На табло светофора все еще неспешно сменяли друг друга красные циферки, и Серафим, сладко зажмурившись, мыслью своей был уже там, далеко впереди, где под рев движка пересекает воображаемую линию финиша на трассе, после чего получает в качестве награды законное право считать себя лучше тех бедолаг, кто остался позади.
Серафим так замечтался, что не заметил, как табло загорелось всепозволительным зеленым пятном, и очнулся только, когда автомобили сзади стали пронзительно и осуждающе гудеть. Серафим встрепенулся так, что солнечные очки сползли на кончик носа, схватился за руль и под позорный гул рванул с места. За те несколько секунд, что он проворонил, черное матовое авто умчалось далеко вперед и уже успело затеряться в плотном потоке пестрых дорогих машин.
На душе у Серафима упало уже сильно. Обида, словно морской спрут, обвила своими черными щупальцами белую яхточку его хорошего настроения и уволокла его в холодные пучины уныния. Казалось, день совсем испорчен.
«Не до дел уже сегодня», — подумал Серафим. Он принял крайний правый ряд и на ближайшем съезде свернул с шоссе, чтобы, петляя по многочисленным развязкам, попасть «вниз» — туда, где в тени эстакад пролегали корявые сети общественных дорог. Уж тут-то среди неказистых кредитных машинок его купе, что благородный арабский скакун среди вьючных ослов. Тут никто не посмеет ему сигналить в спину. Здесь он боковым зрением будет ловить завистливые и опасливые взгляды со всех сторон. И «нижние» инстинктивно будут жаться в стороны, лишь бы ненароком не зацепить полированные бока его авто. А также услужливо уступать дорогу, стоит Серафиму лишь дать намек на то, что он планирует перестроится.
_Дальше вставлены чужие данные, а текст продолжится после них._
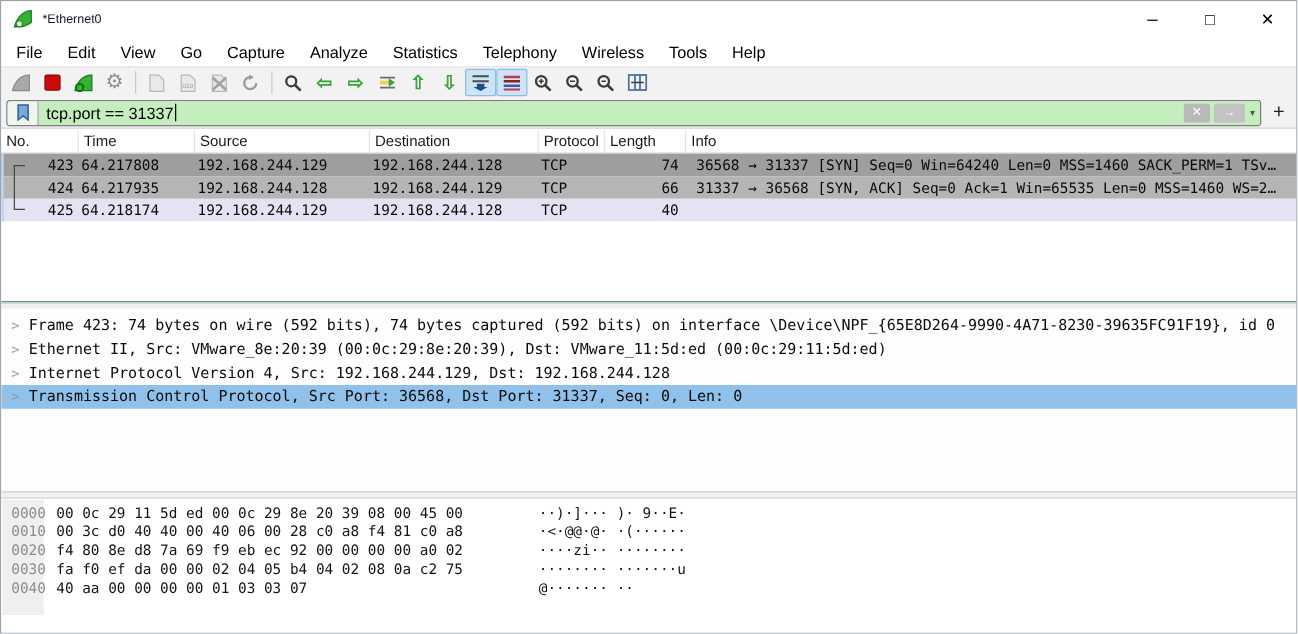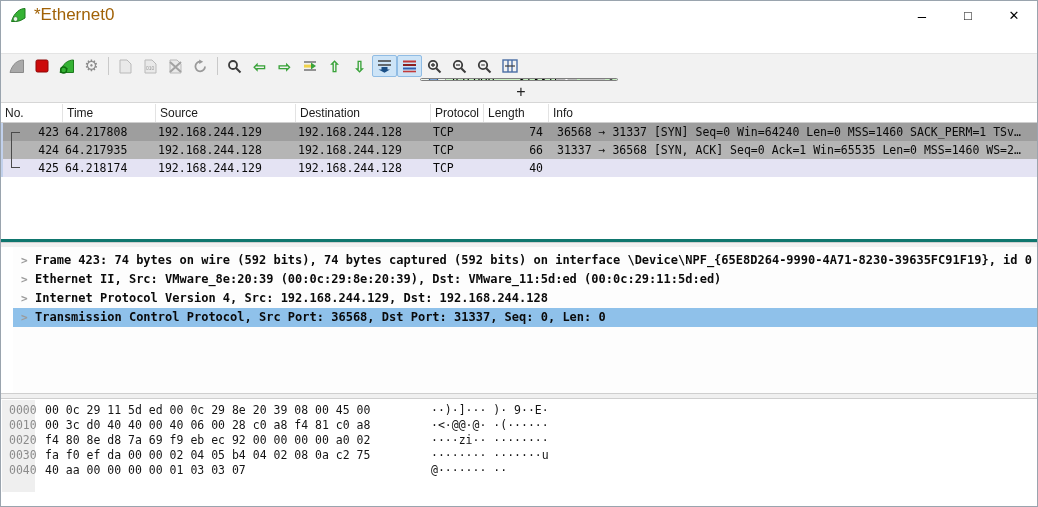--- a/index.html
+++ b/index.html
@@ -3,70 +3,70 @@
 <meta charset="utf-8">
 <style>
   * { margin:0; padding:0; box-sizing:border-box; }
   html,body { width:1038px; height:507px; background:#fff; }
   body { font-family:"Liberation Sans", sans-serif; color:#111; }
   .window { position:relative; width:1038px; height:507px; border:1px solid #9aa4ae; background:#fff; overflow:hidden; }
 
   
   .titlebar { position:absolute; top:0; left:0; right:0; height:28px; background:#fff; display:flex; align-items:center; padding-left:9px; }
   .titlebar .app-icon { width:17px; height:17px; margin-right:7px; }
-  .titlebar .title { font-size:17px; color:#a16207; }
+  .titlebar .title { font-size:10px; color:#0f172a; }
   .win-controls { position:absolute; right:0; top:0; height:28px; display:flex; }
   .win-btn { width:46px; height:28px; display:flex; align-items:center; justify-content:center; font-size:13px; color:#000; cursor:default; }
   .win-btn.min { font-size:15px; }
 
   
   .menubar { position:absolute; top:28px; left:0; right:0; height:24px; background:#fff; display:flex; align-items:center; font-size:13px; padding-left:2px; }
   .menu-item { padding:3px 10px; color:#000; }
 
   
   .toolbar { position:absolute; top:52px; left:0; right:0; height:25px; background:#f2f2f2; border-top:1px solid #e4e4e4; display:flex; align-items:center; padding-left:3px; }
   .tbtn { width:25px; height:22px; display:flex; align-items:center; justify-content:center; border:1px solid transparent; border-radius:2px; }
   .tbtn.toggled { background:#cde4f7; border-color:#90bce4; }
   .tsep { width:1px; height:18px; background:#c9c9c9; margin:0 4px; }
   .glyph-gray { color:#8d8d8d; font-size:15px; line-height:1; }
   .arrow-green { color:#3aa33a; font-size:15px; line-height:1; font-weight:bold; }
 
   
-  .filterbar { position:absolute; top:77px; left:0; right:0; height:25px; background:#f2f2f2; border-bottom:1px solid #d6d6d6; display:flex; align-items:center; padding:0 4px;flex-direction:column; }
+  .filterbar { position:absolute; top:77px; left:0; right:0; height:25px; background:#f2f2f2; border-bottom:1px solid #d6d6d6; display:flex; align-items:center; padding:0 4px; }
   .filter-field { flex:1; height:21px; border:1px solid #7f7f7f; border-radius:3px; display:flex; align-items:stretch; overflow:hidden; }
   .bookmark-seg { width:25px; background:#eef6ee; border-right:1px solid #9a9a9a; display:flex; align-items:center; justify-content:center; }
   .filter-input { flex:1; display:flex; align-items:center; padding-left:6px; font-size:13px; color:#000; }
   .caret-bar { width:1px; height:14px; background:#000; margin-left:1px; }
   .filter-actions { display:flex; align-items:center; gap:3px; padding-right:4px; }
   .fbtn { height:15px; border-radius:2px; display:flex; align-items:center; justify-content:center; color:#fff; font-size:10px; }
   .fbtn.clear { width:21px; background:#b9b9b9; }
   .fbtn.apply { width:25px; background:#c3c3c3; }
   .fdrop { font-size:8px; color:#555; margin-left:1px; }
   .plus-btn { width:20px; height:21px; display:flex; align-items:center; justify-content:center; font-size:16px; color:#222; margin-left:4px; }
 
   
-  .packetlist { position:absolute; top:103px; left:0; right:0; height:138px; background:#fff; border-bottom:3px solid #0f766e; font-family:"DejaVu Sans Mono", monospace; }
+  .packetlist { position:absolute; top:103px; left:0; right:0; height:138px; background:#fff; border-bottom:1px solid #0f766e; font-family:"DejaVu Sans Mono", monospace; }
   .pl-header { display:grid; grid-template-columns:62px 93px 140px 135px 53px 65px 1fr; height:19px; font-family:"Liberation Sans", sans-serif; font-size:12px; border-bottom:1px solid #cfcfcf; background:#fff; }
   .pl-header .hcell { display:flex; align-items:center; padding-left:4px; border-right:1px solid #e3e3e3; color:#1a1a1a; white-space:nowrap; overflow:hidden; }
   .pl-rows { position:relative; }
   .p-row { display:grid; grid-template-columns:62px 93px 140px 135px 53px 65px 1fr; height:18px; font-size:11.5px; line-height:18px; white-space:nowrap; color:#0a0a0a; }
   .p-row .c-no { text-align:right; padding-right:4px; }
   .p-row .c-time, .p-row .c-src, .p-row .c-dst, .p-row .c-proto { padding-left:2px; }
   .p-row .c-len { text-align:right; padding-right:6px; }
   .p-row .c-info { padding-left:8px; overflow:hidden; }
   .conv-bracket { position:absolute; left:10px; top:9px; width:9px; height:36px; border-left:1px solid #4a4a4a; border-top:1px solid #4a4a4a; border-bottom:1px solid #4a4a4a; pointer-events:none; }
   .related-strip { position:absolute; left:0; top:0; width:2px; height:54px; background:#c2d1ec; pointer-events:none; }
 
   
   .splitter { position:absolute; left:0; right:0; background:#f0f0f0; }
   .sp1 { top:241px; height:5px; border-top:1px solid #cfcfcf; }
   .sp2 { top:392px; height:6px; border-top:1px solid #cfcfcf; border-bottom:1px solid #cfcfcf; }
 
   
-  .details { position:absolute; top:246px; left:12px; right:0; height:146px; background:#fdfdfd; padding-top:4px; font-family:"DejaVu Sans Mono", monospace; font-size:12px;font-weight:bold; }
+  .details { position:absolute; top:246px; left:0; right:0; height:146px; background:#fdfdfd; padding-top:4px; font-family:"DejaVu Sans Mono", monospace; font-size:12px; }
   .d-row { height:19px; line-height:19px; white-space:nowrap; color:#0a0a0a; padding-left:8px; overflow:hidden; }
   .d-chevron { display:inline-block; width:14px; color:#9b9b9b; font-size:11px; }
 
   
   .hexpane { position:absolute; top:398px; left:0; right:0; height:109px; background:#fff; padding-top:4px; font-family:"DejaVu Sans Mono", monospace; font-size:11.5px; }
   .hex-gutter { position:absolute; left:1px; top:1px; width:33px; height:92px; background:#efefef; }
   .h-row { position:relative; height:15px; line-height:15px; white-space:nowrap; }
   .h-off { display:inline-block; width:44px; padding-left:8px; color:#8c8c8c; }
   .h-bytes { display:inline-block; width:386px; color:#141414; }
   .h-ascii { display:inline-block; color:#141414; }
@@ -86,20 +86,33 @@
         </svg>
     </span>
     <span class="title">*Ethernet0</span>
     <div class="win-controls">
       <div class="win-btn min">–</div>
       <div class="win-btn">□</div>
       <div class="win-btn">✕</div>
     </div>
   </div>
 
+  <div class="menubar">
+    <span class="menu-item">File</span>
+    <span class="menu-item">Edit</span>
+    <span class="menu-item">View</span>
+    <span class="menu-item">Go</span>
+    <span class="menu-item">Capture</span>
+    <span class="menu-item">Analyze</span>
+    <span class="menu-item">Statistics</span>
+    <span class="menu-item">Telephony</span>
+    <span class="menu-item">Wireless</span>
+    <span class="menu-item">Tools</span>
+    <span class="menu-item">Help</span>
+  </div>
 
   <div class="toolbar">
     <div class="tbtn">
       <svg width="16" height="15" viewBox="0 0 16 15">
           <path d="M1 13.5 C3.5 4.5, 9 1, 14.5 1 L14.5 13.5 Z" fill="#a9a9a9" stroke="#8a8a8a"></path>
         </svg>
     </div>
     <div class="tbtn">
       <svg width="14" height="14" viewBox="0 0 14 14">
           <rect x="1" y="1" width="12" height="12" rx="1.5" fill="#cc0a0a" stroke="#8d0606"></rect>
Таким образом немного покружит он по «низу», пренебрежительно поглядит по сторонам, оценит, чего в жизни добился, и вернется его белый кораблик на гладкую поверхность хорошего настроения, и станет ему мирно и спокойно. А после подцепит в какой-нибудь забегаловке двух девок попроще, чтобы те дивились его уму острому, да речам красным, и поедет с ними в номера. А завтра проснется к обеду, и ничего дурного ему уже и не вспомнится.